Page extract:
Now Rohwedder ran into a problem with the acceptance of his product by bakeries. The machine worked well enough, but his intended customers didn't believe that they could sell pre-sliced bread, reasoning that it was bound to go stale quicker than an intact loaf. Rohwedder therefore began pursuing an extended concept: a machine that would wrap the bread as well as slice it.

Wonder Bread

In 1928, the Continental Bakery of New York introduced Wonder Bread, an unsliced loaf with a waxed paper wrapper to conserve freshness. The same year, Rohwedder finally persuaded bakeries to adopt his revised invention. Somewhat ironically considering their initial reluctance, there are now multiple claimants of first commercial use. Two of the earliest firms to adopt the machine were bakeries in Battle Creek, Michigan and in Chillicothe, Missouri. Whoever actually came first, the world's first pre-sliced and wrapped loaf was soon on sale.

For about a year, Rohwedder built and sold machines himself, from a factory in Davenport, Iowa. Soon, however, the Great Depression and the inevitability of copying by large and powerful firms persuaded him to sell up. The Continental Bakery acquired the rights to Rohwedder's machine through its new owners (the Bettendorf Company of Iowa) and pre-sliced Wonder Bread was in production by 1930. Its market penetration remains legendary to this day. By 1933, 80% of all the bread sold in the United States was sliced and wrapped, and the product was well on the way towards dominance in other countries, including Britain.

The Best Thing Since...

The phrase 'the best thing since sliced bread' is thought to have been coined at about this time, and was surely meant literally by consumer and shareholder alike. The ironic modern connotation came much later, but not before Rohwedder had established another career as a motivational speaker. He finally died in 1960, 45 years after being advised that he was terminally ill. By this time too, one of his machines was exhibited in the collection of the Smithsonian Institute.

Task set:
1 – List every year the sliced bread text gives as a four-digit number, in the order they appear.
2 – From the sliced bread text, set down word for word the passage that begins at the words "For about a" and stops after the words "Best Thing Since...".

Data rows:
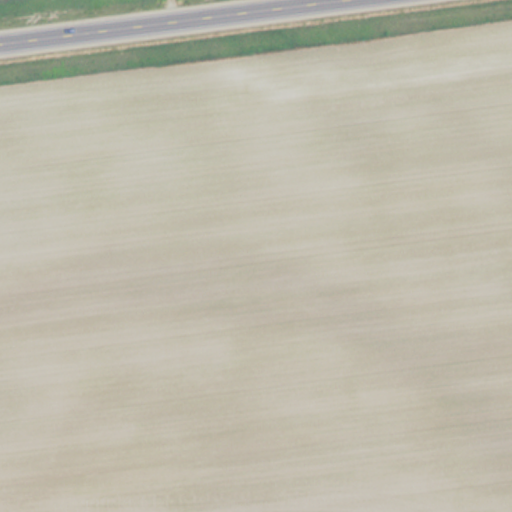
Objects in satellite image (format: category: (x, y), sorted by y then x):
road: (170, 22)
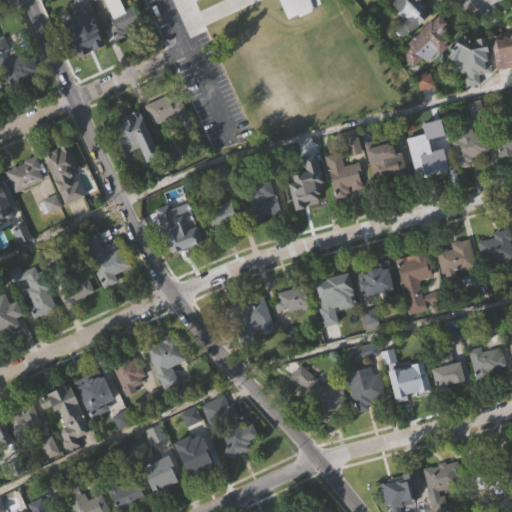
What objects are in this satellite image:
building: (53, 2)
road: (9, 4)
building: (389, 10)
building: (102, 14)
building: (411, 15)
road: (210, 16)
building: (124, 21)
building: (84, 36)
building: (413, 36)
building: (427, 40)
building: (503, 50)
building: (125, 51)
road: (170, 53)
building: (86, 58)
building: (471, 58)
building: (16, 65)
road: (196, 71)
building: (504, 82)
building: (0, 85)
building: (471, 88)
building: (16, 95)
road: (77, 97)
building: (166, 108)
building: (426, 110)
building: (0, 121)
building: (510, 122)
building: (136, 135)
road: (314, 135)
building: (505, 138)
building: (170, 140)
building: (350, 141)
building: (469, 147)
building: (428, 153)
building: (136, 163)
building: (387, 164)
building: (63, 171)
building: (352, 172)
building: (505, 172)
building: (24, 174)
building: (470, 175)
building: (344, 176)
building: (428, 182)
building: (314, 184)
building: (386, 189)
building: (2, 190)
building: (305, 193)
building: (264, 201)
building: (66, 202)
building: (26, 203)
building: (345, 205)
building: (223, 217)
building: (308, 223)
building: (176, 227)
road: (60, 229)
building: (266, 231)
building: (5, 233)
building: (51, 233)
building: (223, 244)
building: (496, 247)
building: (177, 257)
building: (105, 260)
building: (24, 263)
road: (247, 263)
building: (455, 263)
building: (498, 276)
road: (161, 277)
building: (376, 278)
building: (77, 284)
building: (418, 284)
building: (334, 288)
building: (35, 289)
building: (106, 290)
building: (458, 291)
building: (295, 298)
building: (378, 308)
building: (415, 310)
building: (7, 311)
building: (78, 315)
building: (36, 319)
building: (250, 320)
building: (335, 325)
building: (293, 328)
road: (375, 332)
building: (9, 343)
building: (254, 346)
building: (511, 346)
building: (372, 348)
building: (365, 351)
building: (166, 359)
building: (487, 361)
building: (448, 371)
building: (511, 373)
building: (128, 374)
building: (367, 380)
building: (409, 384)
building: (390, 385)
building: (365, 387)
building: (165, 391)
building: (487, 391)
building: (319, 394)
building: (97, 395)
building: (449, 402)
building: (131, 404)
building: (68, 413)
building: (366, 417)
building: (22, 420)
building: (96, 421)
building: (324, 425)
road: (120, 433)
building: (1, 439)
building: (238, 439)
building: (222, 441)
building: (68, 442)
building: (192, 446)
road: (360, 449)
building: (26, 450)
building: (511, 454)
building: (199, 459)
building: (157, 463)
building: (3, 468)
building: (240, 469)
building: (486, 474)
building: (51, 476)
building: (161, 477)
building: (511, 481)
building: (440, 483)
building: (195, 484)
building: (399, 491)
building: (125, 494)
building: (162, 500)
building: (85, 501)
building: (443, 502)
building: (310, 504)
building: (37, 506)
building: (408, 507)
building: (133, 510)
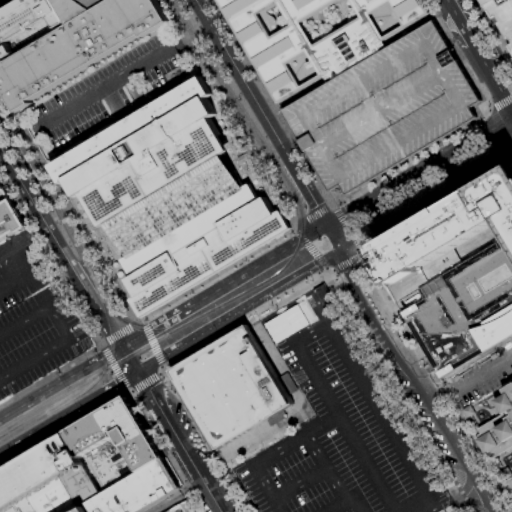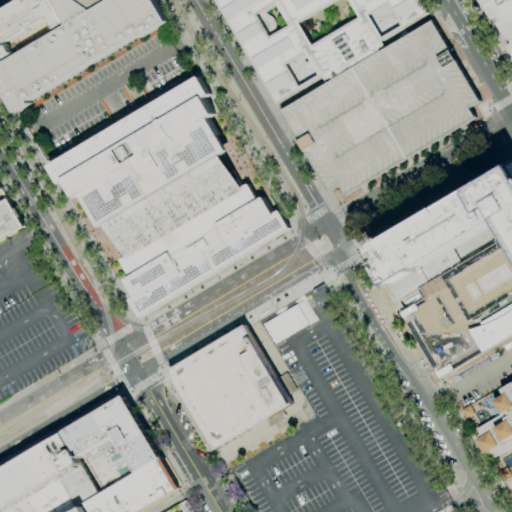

Solutions to the exercise:
1 – 1928, 1930, 1933, 1960

2 –
For about a year, Rohwedder built and sold machines himself, from a factory in Davenport, Iowa. Soon, however, the Great Depression and the inevitability of copying by large and powerful firms persuaded him to sell up. The Continental Bakery acquired the rights to Rohwedder's machine through its new owners (the Bettendorf Company of Iowa) and pre-sliced Wonder Bread was in production by 1930. Its market penetration remains legendary to this day. By 1933, 80% of all the bread sold in the United States was sliced and wrapped, and the product was well on the way towards dominance in other countries, including Britain.

The Best Thing Since...